Я всегда был настороже и, вовремя извернувшись, ловко перехватывал взгляд, — и опасность, прянув, проникшись уважением к моей виртуозности, учитывала, чтя, во мне достойного противника и была готова сначала выслушать и, внимая, вскоре оказывалась заворожена: обезоруживание происходило без замешательства — и даже чудесно оборачивалось моим приобретением…

И я был бесстрашен, находясь где пожелаю — невидимкой и посторонним, — и ты была в безопасности — и рядом, всегда рядом, так что я мог — как свое — слышать твое дыханье — зная, что моя близость тебе не может навредить.

Я был косточкой бело-синего сна, гладкой, твердой, с непроницаемой сутью косточкой, которую всегда так приятно было нащупать языком и слегка протолкнуть к губе, чтоб вынуть и убедиться — да, это я — и ты — другой створкой скорлупки — рядом.

Теперь же моя суть — рыхлая мякоть тугого, безвкусного и непосильно затянувшегося сна, в котором нет ничего, кроме меня, меня одного.

Да, теперь я, пожалуй, скис.

И сейчас я не вижу переплет окна, ветки тополя, фонарь: та часть зрения, что была — поослабла вчера и теперь сплыла.

Ночь течет из орбит, а в глазницах по колышку.

В головах из окна — выход в свободную ночь. Но не достать — направление вверх опрокинулось к полу, оттого-то и полночь слилась с половиной немого шестого — не пропетого кочетом утра.

Но внезапно, как дар, припомнив, как это раньше происходило со мной, когда я легко мог достичь состоянье побега, себя отыскав и направив, ориентируясь по эху собственной мысли, я выдумываю способ — и это мой трюк: пусть он не избавленье, но только краткое — на время произнесения — отдохновенье, но я упиваюсь своей догадкой и немедленно приступаю к его исполнению…

— Пробравшись на ощупь в ванную, я сбиваю все краны, чтобы вспухшей водой затопить потемки, вытеснить их.
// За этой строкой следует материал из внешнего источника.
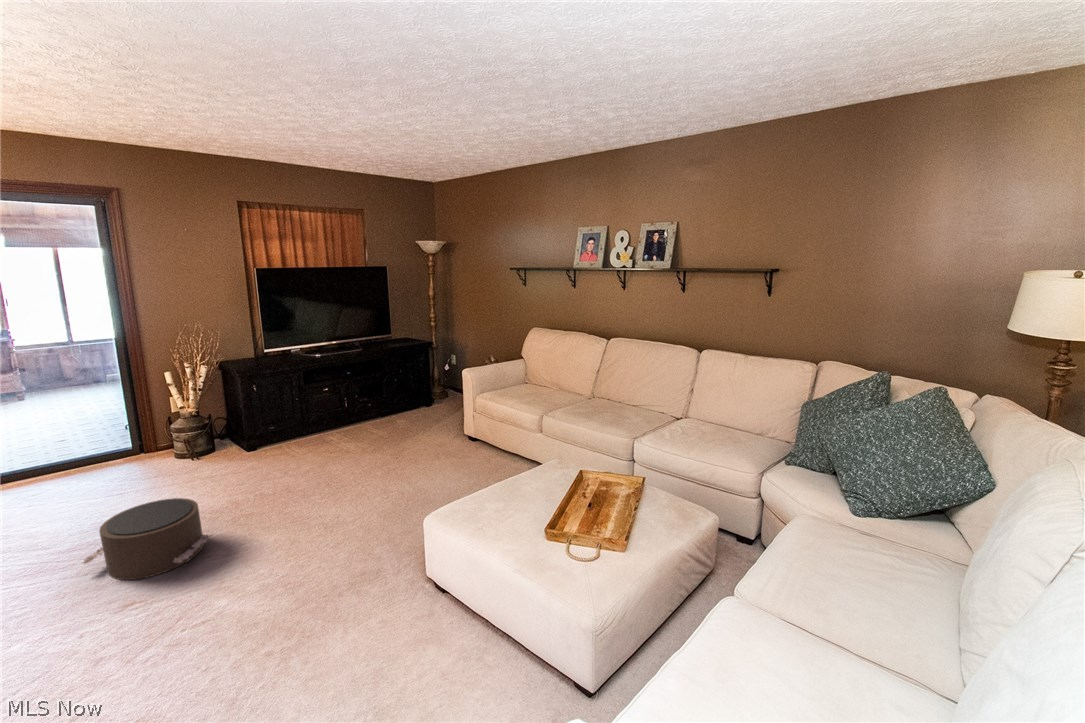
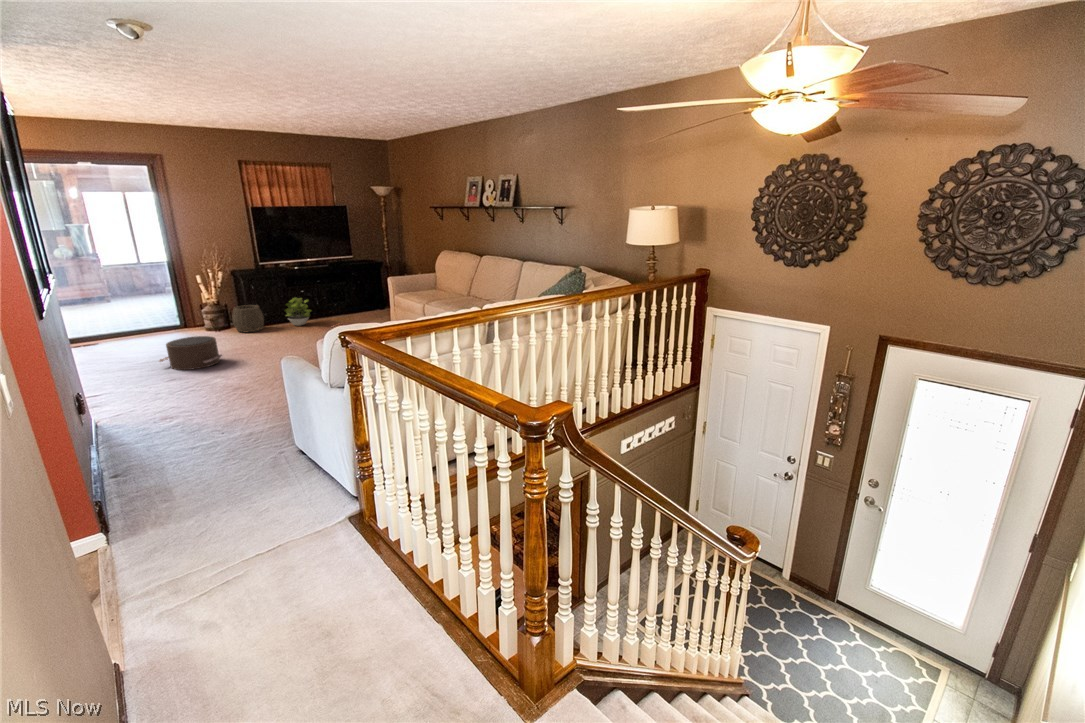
potted plant: none [300,398,342,441] -> present [285,298,311,326]
woven basket: none [220,415,270,461] -> present [232,305,264,332]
Спустя время слышен далекий рокот: воды внешние отозвались — так волки собираются мелким зовом, писком щенка от дворовой суки, — и вдруг осознав, что они обманулись, медлят мгновенье, но все же начинают свою яростную защиту…

И вот, завертело, бросило, подобрало, занесло, всплюнуло, протянуло… И от счастья задохшись крепчайшей пеной, пряди водорослей посдернув, медленным брассом, фырча и роя, я выбираюсь на мелководье, вижу дно и танкетку краба, ковыляющего наискосок в направлении к камням, по мини-дюнам, — я вижу, поднырнув над стайкою бликов, как солнце погружается в воду, пуская свой луч-острогу и тонкой струей проливаясь, себя на него надевает: и морским ежом, шурша, зарывается в воздух.